The monthly jobs report released this morning was widely hailed as great news for the U.S. economy. The 288,000 new jobs created in June and the upward revision of previous months make the case for an economy that is slowly, but surely, gathering its strength.
There is one segment of the population, though, that has not been sharing equally in the gains: the long-term jobless. The share of the unemployed who have been out of work for 27 weeks or more fell to 32.8 percent, but remains extremely high by historic standards. And what’s more, the data suggests that fall in the percentage of the long-term jobless, which had been 34.6 percent in May, is largely due to workers dropping out of the workforce rather than finding jobs.
The economy added 288,000 jobs in June, but the total number of workers out of a job for 27 weeks or more fell by 293,000. The data doesn’t break down how the new jobs are distributed among the previously unemployed, but given that the newly employed are spread across both the total number of previously unemployed persons and new entrants into the workforce, it seems clear that much, if not most, of the reduction in the number of long-term unemployed represents workers leaving the workforce rather than finding jobs.
This speaks to the intractability of the long-term unemployment problem, something Jason Furman, Chairman of the White House Council of Economic Advisers notes Tuesday, saying “we’re not there yet,” when it comes to helping the long-term unemployed.

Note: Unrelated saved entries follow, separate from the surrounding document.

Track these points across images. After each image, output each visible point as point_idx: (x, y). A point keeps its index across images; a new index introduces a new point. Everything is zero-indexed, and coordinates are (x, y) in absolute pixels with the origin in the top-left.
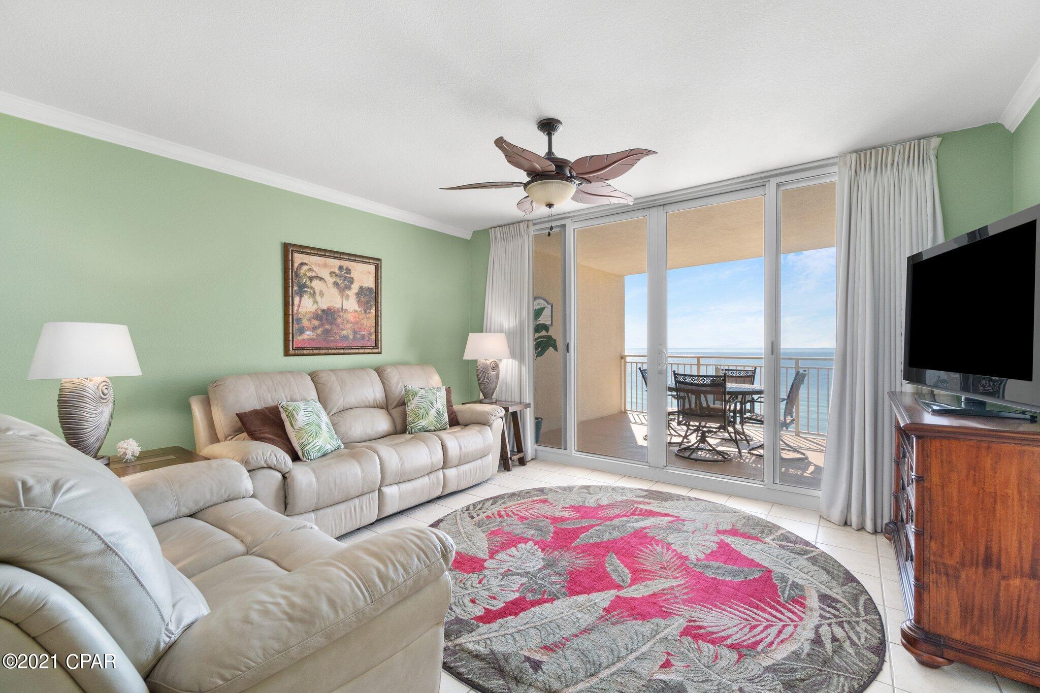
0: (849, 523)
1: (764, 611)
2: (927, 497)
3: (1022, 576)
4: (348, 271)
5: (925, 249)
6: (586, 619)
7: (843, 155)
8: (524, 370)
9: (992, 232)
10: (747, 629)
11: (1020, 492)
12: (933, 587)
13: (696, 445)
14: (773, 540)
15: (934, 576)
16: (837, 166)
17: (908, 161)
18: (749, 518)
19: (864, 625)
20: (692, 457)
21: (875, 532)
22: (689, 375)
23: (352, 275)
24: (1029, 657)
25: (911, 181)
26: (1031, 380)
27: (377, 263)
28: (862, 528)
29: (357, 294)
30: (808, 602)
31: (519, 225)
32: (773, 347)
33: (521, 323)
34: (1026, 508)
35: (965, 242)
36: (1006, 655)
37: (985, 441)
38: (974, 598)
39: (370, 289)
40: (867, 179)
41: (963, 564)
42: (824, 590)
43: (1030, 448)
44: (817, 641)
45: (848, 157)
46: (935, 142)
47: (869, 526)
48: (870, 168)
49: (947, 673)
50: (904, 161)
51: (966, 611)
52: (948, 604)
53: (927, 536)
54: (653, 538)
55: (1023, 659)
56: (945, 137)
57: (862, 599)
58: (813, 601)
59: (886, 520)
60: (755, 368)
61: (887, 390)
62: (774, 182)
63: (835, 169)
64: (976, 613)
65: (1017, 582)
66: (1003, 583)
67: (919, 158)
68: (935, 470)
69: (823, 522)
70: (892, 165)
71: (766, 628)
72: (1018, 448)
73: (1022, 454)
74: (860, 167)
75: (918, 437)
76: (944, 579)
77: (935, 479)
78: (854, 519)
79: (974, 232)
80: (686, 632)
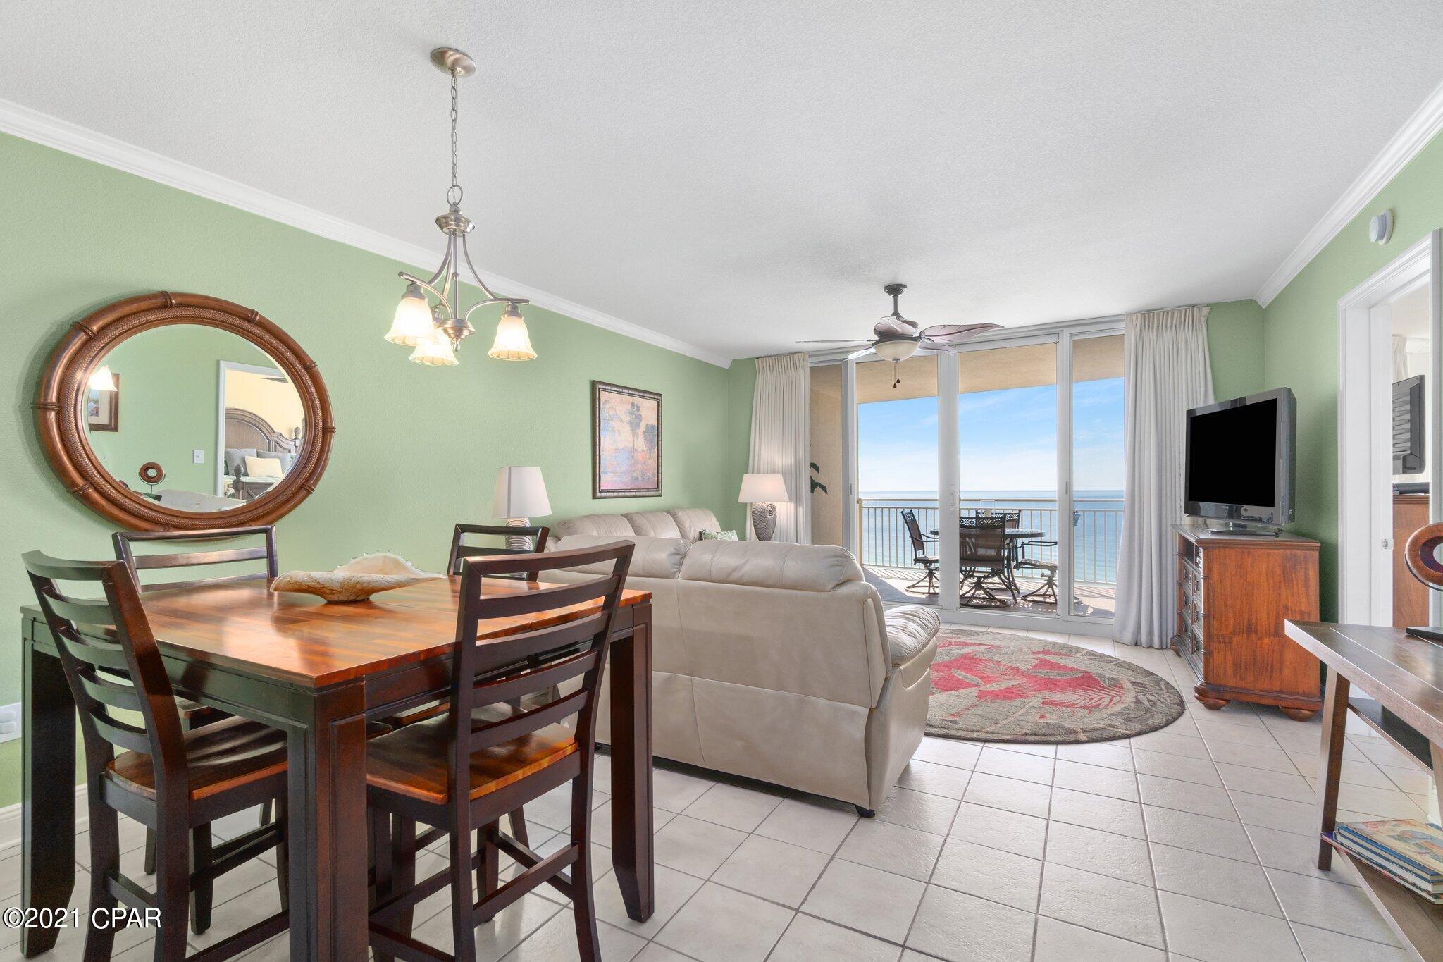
0: (1139, 643)
1: (1094, 691)
2: (1211, 589)
3: (1270, 636)
4: (638, 408)
5: (1199, 406)
6: (967, 702)
7: (1130, 314)
8: (801, 510)
9: (1249, 402)
10: (1088, 700)
11: (1267, 580)
12: (1215, 653)
13: (972, 592)
14: (1082, 655)
15: (1216, 645)
16: (1125, 323)
17: (1184, 324)
18: (1055, 644)
19: (1167, 695)
20: (970, 603)
21: (1162, 648)
22: (967, 518)
23: (640, 413)
24: (1274, 688)
25: (1186, 342)
26: (1273, 506)
27: (657, 396)
28: (1150, 646)
29: (644, 432)
30: (1124, 686)
31: (793, 357)
32: (1067, 487)
33: (797, 463)
34: (1271, 591)
35: (1228, 407)
36: (1261, 691)
37: (1247, 548)
38: (1241, 655)
39: (653, 426)
40: (1150, 336)
41: (1234, 634)
42: (1133, 679)
43: (1272, 551)
44: (1138, 702)
45: (1134, 317)
46: (1205, 311)
47: (1156, 643)
48: (1153, 328)
49: (1223, 711)
50: (1180, 324)
51: (1237, 666)
52: (1225, 663)
53: (1211, 618)
54: (981, 660)
55: (1271, 691)
56: (1213, 307)
57: (1162, 683)
58: (1129, 685)
59: (1170, 635)
60: (1020, 511)
61: (1169, 523)
62: (1067, 332)
63: (1123, 325)
64: (1243, 664)
65: (1266, 640)
66: (1259, 642)
67: (1193, 322)
68: (1216, 571)
69: (1116, 644)
70: (1171, 326)
71: (1100, 699)
72: (1266, 551)
73: (1269, 555)
74: (1145, 326)
75: (1204, 549)
76: (1222, 645)
77: (1216, 577)
78: (1144, 638)
79: (1236, 400)
80: (1044, 703)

"We've got a lot more work to do,” agreed Labor Secretary Tom Perez. “The Long-term unemployed rate is coming down but it's still too high.”
To be sure, an unknown percentage of the long-term jobless who leave the labor force are likely older workers who elect to transition into retirement. But it is a mistake to view the long-term unemployed as a largely older demographic sitting on the doorstep of retirement. An Urban Institute study last year determined that “the long-term unemployed are spread fairly evenly across the entire age distribution.”
Part of the problem is the well-documented reluctance of employers to hire someone who has been out of work for an extended period of time. The stigma of long-term unemployment becomes another obstacle to re-entering the labor force.
Federal Reserve Board Chair Janet Yellen has argued that as the economy picks up and workers are increasingly in demand, employers will be forced to put aside prejudices against the long-term jobless and many of them – even those who have left the workforce in frustration, will be drawn back in.
There has been an ongoing – and unsuccessful – effort by some members of Congress to renew a program that created a federal extension of state-level unemployment insurance benefits, which typically ends after 26 weeks. The federal extension expired in December 2013, and Republicans in the House of Representatives have blocked several attempts to renew it.